EMILIA KINA
Emilia Kina’s three-dimensional curtain paintings explore the act of ‘peeping’ and the reflection it casts on the viewer. When Gustav Courbets L’Origine du monde (The Origin of the World), 1866, depicting a detailed painting of a woman's exposed genitals, was added to Halil Şerif Pasha’s private collection of erotic art, he kept the work concealed behind a dark green curtain in his dressing room, inviting only a select few to take a ‘peep’.
For Emilia Kina, researching the L’Origine du Monde during her study at Jan Matejko Academy of Fine Arts in Kraków triggered an investigation into the curtain as a painting object and into ‘peeping’ as a reciprocal act that reveals something about the ‘peeper’. Prising the image from its two-dimensional bounds Kina imbeds the curves of the curtains into the structure of her paintings, so the surface slopes and rises like the folds of hanging textiles.
Referencing painters like surrealist Rene Magritte, who’s curtains encircle skies and frames stretching horizons, Kina wraps the viewer within the curtains folds. One of Kina’s paintings swallows us into swathes of pink, blue and green fabric. There's an illicitness to peeking between the soft folds of a curtain, that instigates a desire to ‘peep’ at something hidden within. Despite their dimensionality, and the movement in their gentle curves, there's an eerie stillness to the layers of fabric. They refuse the fallible privacy of a curtain that allows a gap to be blown open in the breeze. The artist forces peeping to become a conscious act by the viewer, underpinned by an itch to peel back the folds and reveal. All at once, the inability to reveal, to see, makes possible the potential of being observed.

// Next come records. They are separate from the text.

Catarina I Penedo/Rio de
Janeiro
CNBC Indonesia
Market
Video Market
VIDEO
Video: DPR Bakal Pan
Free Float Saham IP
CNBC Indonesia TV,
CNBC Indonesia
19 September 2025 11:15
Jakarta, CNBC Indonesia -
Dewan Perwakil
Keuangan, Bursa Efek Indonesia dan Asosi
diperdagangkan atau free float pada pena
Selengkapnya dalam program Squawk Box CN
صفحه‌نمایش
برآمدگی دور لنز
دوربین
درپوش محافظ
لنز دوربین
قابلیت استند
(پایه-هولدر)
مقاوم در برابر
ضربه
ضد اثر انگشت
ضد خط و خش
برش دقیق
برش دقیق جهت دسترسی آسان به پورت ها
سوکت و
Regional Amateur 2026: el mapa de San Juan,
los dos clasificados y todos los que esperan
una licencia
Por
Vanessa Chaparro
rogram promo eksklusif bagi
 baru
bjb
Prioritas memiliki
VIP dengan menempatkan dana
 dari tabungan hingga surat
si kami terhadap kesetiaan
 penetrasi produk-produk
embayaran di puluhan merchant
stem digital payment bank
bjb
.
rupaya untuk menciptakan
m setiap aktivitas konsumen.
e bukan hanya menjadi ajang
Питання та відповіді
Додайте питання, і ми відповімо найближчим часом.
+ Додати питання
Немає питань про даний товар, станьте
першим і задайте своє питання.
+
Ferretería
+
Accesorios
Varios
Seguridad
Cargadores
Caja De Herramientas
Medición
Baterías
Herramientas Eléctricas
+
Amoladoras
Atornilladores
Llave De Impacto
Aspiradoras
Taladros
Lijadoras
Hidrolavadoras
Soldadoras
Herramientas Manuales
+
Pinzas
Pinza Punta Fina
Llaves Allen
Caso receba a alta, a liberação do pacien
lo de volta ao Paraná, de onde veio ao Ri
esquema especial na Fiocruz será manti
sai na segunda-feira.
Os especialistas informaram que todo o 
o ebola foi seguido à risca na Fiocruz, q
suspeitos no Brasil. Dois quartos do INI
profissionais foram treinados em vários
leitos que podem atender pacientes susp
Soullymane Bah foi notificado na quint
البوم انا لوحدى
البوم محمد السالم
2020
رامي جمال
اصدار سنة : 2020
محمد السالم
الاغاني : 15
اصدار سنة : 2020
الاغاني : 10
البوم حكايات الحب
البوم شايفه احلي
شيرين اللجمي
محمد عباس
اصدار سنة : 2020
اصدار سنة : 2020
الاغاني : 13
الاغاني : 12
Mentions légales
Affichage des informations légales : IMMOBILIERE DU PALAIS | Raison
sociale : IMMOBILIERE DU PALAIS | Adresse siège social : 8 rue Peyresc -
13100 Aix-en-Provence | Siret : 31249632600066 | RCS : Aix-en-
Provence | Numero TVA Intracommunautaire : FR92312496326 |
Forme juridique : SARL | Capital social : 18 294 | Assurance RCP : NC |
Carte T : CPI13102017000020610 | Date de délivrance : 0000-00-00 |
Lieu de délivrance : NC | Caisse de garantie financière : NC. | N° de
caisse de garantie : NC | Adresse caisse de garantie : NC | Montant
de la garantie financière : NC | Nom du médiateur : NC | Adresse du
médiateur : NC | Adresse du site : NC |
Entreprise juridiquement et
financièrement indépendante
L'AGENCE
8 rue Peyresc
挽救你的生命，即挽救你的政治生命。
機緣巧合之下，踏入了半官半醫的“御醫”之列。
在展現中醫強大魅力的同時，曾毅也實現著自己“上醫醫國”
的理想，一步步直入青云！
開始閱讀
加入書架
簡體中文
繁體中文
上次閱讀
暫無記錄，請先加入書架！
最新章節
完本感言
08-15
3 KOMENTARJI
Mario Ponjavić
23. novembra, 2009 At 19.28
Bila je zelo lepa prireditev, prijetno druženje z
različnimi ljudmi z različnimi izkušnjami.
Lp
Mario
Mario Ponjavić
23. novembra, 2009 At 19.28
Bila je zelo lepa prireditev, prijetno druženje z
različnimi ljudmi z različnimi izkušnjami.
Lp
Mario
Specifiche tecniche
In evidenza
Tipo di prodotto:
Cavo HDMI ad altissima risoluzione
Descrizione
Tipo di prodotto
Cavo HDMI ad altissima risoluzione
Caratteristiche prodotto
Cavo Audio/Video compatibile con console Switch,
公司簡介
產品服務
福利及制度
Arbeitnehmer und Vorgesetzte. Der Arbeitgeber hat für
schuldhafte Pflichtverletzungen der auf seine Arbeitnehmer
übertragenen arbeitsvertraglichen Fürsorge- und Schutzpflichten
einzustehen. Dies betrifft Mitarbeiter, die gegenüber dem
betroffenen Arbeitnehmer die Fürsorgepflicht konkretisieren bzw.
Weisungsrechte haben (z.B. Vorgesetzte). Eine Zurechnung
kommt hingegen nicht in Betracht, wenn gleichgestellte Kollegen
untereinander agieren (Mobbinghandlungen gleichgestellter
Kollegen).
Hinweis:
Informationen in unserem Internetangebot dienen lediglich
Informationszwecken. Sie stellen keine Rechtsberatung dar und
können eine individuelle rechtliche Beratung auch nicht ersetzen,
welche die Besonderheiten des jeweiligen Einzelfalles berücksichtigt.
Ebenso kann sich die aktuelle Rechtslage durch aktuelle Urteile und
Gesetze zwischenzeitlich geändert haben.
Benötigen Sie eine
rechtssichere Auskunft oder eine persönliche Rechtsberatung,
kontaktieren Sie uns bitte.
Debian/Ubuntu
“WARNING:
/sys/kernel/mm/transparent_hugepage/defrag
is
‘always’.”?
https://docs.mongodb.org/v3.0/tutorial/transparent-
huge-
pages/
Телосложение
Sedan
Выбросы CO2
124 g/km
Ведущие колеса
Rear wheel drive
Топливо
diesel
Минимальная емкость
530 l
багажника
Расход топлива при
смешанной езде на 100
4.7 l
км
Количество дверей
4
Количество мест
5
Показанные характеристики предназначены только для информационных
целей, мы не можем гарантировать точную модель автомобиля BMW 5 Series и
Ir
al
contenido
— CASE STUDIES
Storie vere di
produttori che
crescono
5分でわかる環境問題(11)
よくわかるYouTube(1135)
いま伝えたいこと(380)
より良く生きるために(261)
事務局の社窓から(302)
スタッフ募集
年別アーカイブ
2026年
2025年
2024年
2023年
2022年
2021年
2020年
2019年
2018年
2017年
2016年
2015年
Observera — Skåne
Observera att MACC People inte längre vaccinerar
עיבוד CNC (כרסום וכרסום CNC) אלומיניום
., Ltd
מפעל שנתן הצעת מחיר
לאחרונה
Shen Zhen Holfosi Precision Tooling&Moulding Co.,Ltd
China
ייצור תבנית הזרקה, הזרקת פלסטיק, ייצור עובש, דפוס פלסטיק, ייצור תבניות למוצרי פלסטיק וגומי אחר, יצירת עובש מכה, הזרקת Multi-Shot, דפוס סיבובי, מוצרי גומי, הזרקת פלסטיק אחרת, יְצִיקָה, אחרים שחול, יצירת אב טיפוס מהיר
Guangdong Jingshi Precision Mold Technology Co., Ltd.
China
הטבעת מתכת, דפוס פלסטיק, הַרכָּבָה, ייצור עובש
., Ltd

This is intensified in the edition to Kina’s spotlight series, where the framing draws the viewer out from the crowd. The scale isolates the viewer, standing alone facing a single spotlight, encompassed by the folds of red curtains. Without being lost in the audience, where you can be shrouded in anonymity, Kina has turned the spotlight onto the peeper, and the feeling of being watched presses in. The reveal turns threatening but never comes. Instead, we’re suspended in internal drumroll.